Update the text in the material below by changing "Ironie" to "Satire" and keeping everything else the same. Leave the pictures out of your answer.

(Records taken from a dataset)
-=-=-=-=-
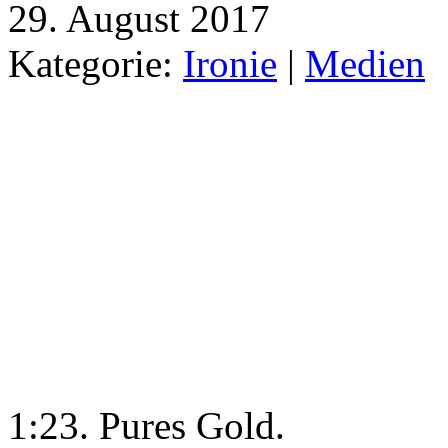
29. August 2017
Kategorie:
Ironie
|
Medien
1:23. Pures Gold.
-=-=-=-=-
→ Exercise response
29. August 2017
Kategorie:
Satire
|
Medien
1:23. Pures Gold.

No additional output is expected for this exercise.